▶ **STUDY QUESTIONS**:
1 – In the essay on modernism below, what does socialism contend is the totalizing element?
2 – Reproduce the passage of the modernism essay below that begins with the words containing "That makes it" and ends with "between grand ideologies.".
Segment Start: READING TEXT
I think that modernists are epistemologically stupid.

That doesn't mean they're unintelligent or not good people, but modernity (including postmodernity which is treated as a modernist totalizing ideology by most, although it can be used as a non-modernist tool) is a simplifying and narrowing lens that requires massive blind spots to actually use.

That makes it incredibly useful and powerful in narrow ways, but it also means that stuff that's outside your framework basically doesn't exist. That's why the story of the modern age turned into the great battle between grand ideologies.

Modernist design tended to remove extraneous elements. Modernist writing strove to cut words and try to streamline sentences. Modernist furniture is sleek and lacks adornment. Modernist architecture's height was brutalist cement towers.

Modernist ideologies do the same. They try to remove all extraneous elements and focus on one concept. Classical liberalism contends that freedom is the totalizing element. Socialism contends that equality is the totalizing element. National socialism contends that racial brotherhood is the totalizing element. Fascism contends that the state is the totalizing element. They're all stupid ideologies, but that makes them powerful too.

I saw a video where the host asked why people can't agree with basic facts. At first glance it looks like there's a sinister reason, but I think it all fits into this framework. Of course people only see one set of facts or another, because where facts are contradictory, modernist epistemology naturally suggests that you "pick a side" and only acknowledge facts that fit with their worldview, because anything else is an extraneous element.
Segment End: READING TEXT
Segment Start: EXTRACTED RECORDS
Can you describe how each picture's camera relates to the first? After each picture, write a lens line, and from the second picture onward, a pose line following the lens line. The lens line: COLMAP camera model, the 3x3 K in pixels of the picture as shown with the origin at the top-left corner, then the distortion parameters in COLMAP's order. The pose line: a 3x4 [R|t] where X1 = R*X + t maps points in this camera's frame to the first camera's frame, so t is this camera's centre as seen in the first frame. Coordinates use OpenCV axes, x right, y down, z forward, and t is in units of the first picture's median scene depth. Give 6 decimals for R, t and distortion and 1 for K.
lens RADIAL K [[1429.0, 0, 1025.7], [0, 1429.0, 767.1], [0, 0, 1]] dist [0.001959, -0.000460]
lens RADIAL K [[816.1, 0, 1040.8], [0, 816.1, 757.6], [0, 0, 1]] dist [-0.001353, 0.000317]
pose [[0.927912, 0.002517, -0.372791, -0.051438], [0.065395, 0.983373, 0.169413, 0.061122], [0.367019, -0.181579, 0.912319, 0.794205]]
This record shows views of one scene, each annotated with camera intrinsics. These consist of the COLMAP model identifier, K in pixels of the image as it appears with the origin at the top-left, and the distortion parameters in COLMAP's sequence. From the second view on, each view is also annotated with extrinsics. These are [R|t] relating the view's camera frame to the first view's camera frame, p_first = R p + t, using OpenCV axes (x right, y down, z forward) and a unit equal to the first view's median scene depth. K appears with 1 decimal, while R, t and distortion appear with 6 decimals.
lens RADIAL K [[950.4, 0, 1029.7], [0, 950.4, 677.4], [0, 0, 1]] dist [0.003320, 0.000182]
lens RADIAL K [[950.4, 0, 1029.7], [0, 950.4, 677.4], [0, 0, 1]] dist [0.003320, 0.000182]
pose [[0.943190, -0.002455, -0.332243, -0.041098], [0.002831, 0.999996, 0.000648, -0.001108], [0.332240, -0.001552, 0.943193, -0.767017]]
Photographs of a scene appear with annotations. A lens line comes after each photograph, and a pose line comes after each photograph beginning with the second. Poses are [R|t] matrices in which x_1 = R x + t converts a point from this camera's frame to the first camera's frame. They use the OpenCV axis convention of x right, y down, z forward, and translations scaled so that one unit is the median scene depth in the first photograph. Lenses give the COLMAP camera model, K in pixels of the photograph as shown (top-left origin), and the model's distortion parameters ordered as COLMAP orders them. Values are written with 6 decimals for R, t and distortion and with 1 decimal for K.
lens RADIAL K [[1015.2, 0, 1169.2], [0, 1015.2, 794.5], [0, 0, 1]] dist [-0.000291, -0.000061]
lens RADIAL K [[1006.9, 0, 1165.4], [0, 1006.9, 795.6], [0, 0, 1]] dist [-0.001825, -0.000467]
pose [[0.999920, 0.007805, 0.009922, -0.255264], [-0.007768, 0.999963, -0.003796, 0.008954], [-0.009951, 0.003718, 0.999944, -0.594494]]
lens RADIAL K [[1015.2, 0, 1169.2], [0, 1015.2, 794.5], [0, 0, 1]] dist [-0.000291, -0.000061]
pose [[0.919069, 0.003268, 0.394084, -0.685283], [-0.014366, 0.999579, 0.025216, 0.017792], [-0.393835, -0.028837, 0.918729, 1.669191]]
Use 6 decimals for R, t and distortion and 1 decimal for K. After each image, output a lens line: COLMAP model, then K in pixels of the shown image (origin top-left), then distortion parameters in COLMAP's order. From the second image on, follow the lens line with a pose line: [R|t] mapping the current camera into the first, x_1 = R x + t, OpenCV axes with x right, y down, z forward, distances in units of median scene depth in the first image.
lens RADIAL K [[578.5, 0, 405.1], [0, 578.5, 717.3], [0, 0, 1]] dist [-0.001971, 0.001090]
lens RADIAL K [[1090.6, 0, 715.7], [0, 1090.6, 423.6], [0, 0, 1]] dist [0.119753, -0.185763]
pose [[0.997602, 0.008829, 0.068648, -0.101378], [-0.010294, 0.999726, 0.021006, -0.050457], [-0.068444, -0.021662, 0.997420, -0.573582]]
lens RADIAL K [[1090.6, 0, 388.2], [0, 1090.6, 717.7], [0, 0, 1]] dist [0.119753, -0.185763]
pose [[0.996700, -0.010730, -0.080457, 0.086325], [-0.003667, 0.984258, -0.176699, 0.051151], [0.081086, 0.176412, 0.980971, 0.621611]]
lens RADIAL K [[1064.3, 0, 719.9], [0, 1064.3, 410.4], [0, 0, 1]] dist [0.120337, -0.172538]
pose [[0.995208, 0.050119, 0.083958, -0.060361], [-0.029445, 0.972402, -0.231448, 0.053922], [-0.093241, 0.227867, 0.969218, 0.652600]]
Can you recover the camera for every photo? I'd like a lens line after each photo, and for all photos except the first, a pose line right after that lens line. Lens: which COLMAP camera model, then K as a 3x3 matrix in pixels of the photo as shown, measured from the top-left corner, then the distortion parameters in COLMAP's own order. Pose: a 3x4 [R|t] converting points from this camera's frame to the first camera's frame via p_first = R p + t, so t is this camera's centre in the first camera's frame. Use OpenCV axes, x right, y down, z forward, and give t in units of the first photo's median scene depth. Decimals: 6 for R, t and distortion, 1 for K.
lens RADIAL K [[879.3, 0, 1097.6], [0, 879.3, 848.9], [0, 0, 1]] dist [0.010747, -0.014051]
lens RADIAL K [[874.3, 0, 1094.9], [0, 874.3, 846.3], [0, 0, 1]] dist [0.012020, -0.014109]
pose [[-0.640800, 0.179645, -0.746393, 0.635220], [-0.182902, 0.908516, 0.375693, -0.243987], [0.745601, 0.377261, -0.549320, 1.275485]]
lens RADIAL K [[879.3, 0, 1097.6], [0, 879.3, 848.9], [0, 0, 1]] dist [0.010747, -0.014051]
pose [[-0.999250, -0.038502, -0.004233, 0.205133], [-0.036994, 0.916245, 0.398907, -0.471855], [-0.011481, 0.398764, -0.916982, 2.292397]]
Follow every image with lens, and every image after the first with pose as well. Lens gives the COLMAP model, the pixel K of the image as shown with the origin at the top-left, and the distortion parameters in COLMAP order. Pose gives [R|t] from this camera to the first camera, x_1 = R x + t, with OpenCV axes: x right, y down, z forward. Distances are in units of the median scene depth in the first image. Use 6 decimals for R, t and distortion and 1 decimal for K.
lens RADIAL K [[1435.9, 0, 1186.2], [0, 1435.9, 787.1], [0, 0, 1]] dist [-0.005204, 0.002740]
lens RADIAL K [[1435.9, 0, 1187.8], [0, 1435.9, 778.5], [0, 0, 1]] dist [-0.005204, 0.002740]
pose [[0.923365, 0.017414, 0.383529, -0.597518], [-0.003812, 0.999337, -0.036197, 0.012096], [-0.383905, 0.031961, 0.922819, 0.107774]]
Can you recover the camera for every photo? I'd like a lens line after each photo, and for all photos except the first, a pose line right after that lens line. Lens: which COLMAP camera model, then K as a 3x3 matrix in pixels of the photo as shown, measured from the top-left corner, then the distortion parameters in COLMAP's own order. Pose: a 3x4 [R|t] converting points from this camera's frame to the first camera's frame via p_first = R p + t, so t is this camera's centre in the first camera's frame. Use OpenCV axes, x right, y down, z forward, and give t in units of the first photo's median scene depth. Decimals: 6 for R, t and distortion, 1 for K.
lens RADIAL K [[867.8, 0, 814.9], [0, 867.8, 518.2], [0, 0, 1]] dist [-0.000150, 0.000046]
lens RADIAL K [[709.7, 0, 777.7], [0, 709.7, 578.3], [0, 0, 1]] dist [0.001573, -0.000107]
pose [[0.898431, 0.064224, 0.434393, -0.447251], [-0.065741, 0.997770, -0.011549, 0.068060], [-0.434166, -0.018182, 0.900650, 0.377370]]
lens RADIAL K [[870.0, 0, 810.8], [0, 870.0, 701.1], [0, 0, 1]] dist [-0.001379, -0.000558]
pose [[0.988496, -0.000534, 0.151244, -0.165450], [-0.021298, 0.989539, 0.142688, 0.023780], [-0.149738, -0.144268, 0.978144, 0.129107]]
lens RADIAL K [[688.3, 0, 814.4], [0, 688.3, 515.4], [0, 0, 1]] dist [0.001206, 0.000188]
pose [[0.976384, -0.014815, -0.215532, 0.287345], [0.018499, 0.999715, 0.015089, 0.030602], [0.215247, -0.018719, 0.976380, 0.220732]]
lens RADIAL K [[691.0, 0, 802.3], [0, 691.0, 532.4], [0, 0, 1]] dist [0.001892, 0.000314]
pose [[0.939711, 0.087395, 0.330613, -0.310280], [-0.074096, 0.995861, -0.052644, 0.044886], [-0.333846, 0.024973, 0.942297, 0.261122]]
Segment End: EXTRACTED RECORDS
▶ **ANSWER SECTION**:
1 – Equality.

2 –
That makes it incredibly useful and powerful in narrow ways, but it also means that stuff that's outside your framework basically doesn't exist. That's why the story of the modern age turned into the great battle between grand ideologies.